Obviously, there are two apples remaining. Any human can see this, and so did ChatGPT, Gemini, Claude and Mistral, but Grok thought that just one apple remained.
These little tests that I ran confirm that even in April 2026 some leading language models are distinctly fragile when it comes to quite basic logic, and can be susceptible to minor distractions in the phrasing of questions, just as the research papers above showed in 2025. A quite separate 2026 Stanford University paper explored the fragility of LLM answers where a question was slightly reworded. In April 2026 Microsoft updated its terms and conditions for its Copilot product (a wrapper on top of Chat-GPT), saying that: “Copilot is for entertainment purposes only. It can make mistakes, and it may not work as intended. Don’t rely on Copilot for important advice. Use Copilot at your own risk.”
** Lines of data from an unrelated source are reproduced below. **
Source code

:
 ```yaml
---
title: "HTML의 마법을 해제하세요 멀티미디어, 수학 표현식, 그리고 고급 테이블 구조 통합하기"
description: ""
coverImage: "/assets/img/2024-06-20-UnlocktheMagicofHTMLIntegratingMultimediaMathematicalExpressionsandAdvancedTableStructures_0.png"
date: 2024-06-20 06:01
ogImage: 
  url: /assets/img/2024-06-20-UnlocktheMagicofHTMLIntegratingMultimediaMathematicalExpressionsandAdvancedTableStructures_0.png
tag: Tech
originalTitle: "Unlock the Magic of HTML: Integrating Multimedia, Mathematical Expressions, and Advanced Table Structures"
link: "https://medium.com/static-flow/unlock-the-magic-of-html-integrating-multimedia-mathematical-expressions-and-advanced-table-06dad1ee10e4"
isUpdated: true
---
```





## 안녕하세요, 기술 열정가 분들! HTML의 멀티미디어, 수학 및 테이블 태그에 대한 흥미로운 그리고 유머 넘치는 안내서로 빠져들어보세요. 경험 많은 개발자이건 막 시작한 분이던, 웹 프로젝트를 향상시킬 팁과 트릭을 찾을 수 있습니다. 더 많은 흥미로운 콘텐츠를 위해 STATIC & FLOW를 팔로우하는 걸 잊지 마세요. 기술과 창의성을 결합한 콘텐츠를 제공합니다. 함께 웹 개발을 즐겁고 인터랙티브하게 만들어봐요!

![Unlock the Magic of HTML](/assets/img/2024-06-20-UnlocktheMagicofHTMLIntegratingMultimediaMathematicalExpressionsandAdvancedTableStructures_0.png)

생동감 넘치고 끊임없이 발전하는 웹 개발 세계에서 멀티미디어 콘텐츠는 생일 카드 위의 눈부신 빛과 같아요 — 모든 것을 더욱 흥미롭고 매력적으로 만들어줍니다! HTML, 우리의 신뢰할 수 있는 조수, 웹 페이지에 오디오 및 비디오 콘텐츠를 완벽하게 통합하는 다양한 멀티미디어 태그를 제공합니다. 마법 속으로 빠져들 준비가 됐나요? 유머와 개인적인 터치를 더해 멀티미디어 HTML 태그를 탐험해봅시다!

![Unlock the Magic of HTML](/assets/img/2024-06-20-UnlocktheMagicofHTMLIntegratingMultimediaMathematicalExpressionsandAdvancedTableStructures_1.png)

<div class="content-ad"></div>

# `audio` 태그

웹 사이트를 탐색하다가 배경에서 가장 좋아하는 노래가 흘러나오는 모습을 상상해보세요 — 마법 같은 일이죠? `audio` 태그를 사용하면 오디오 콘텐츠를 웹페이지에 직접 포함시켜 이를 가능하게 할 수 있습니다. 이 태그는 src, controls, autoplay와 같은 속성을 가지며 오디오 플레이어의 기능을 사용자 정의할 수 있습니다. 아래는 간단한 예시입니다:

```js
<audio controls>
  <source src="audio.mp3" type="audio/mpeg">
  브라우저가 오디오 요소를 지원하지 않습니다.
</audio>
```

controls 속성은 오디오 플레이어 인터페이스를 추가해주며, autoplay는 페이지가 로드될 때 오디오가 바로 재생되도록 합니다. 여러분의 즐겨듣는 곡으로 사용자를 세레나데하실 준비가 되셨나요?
What troubles me is this. How many business executives are aware of these limitations when they implement LLMs within their enterprise systems? How carefully are the answers of LLMs being checked within corporations? Enterprises would be wise to establish processes to check LLM outputs, and validate them carefully. This is especially true in any critical applications or where accuracy and consistency is important. LLMs should not be trusted blindly on tasks requiring exact arithmetic, consistent logic, or repeatable outputs. High-value workflows need validation, fallback rules, and human review where errors matter. LLM answers are probabilistic suggestions, not authoritative answers.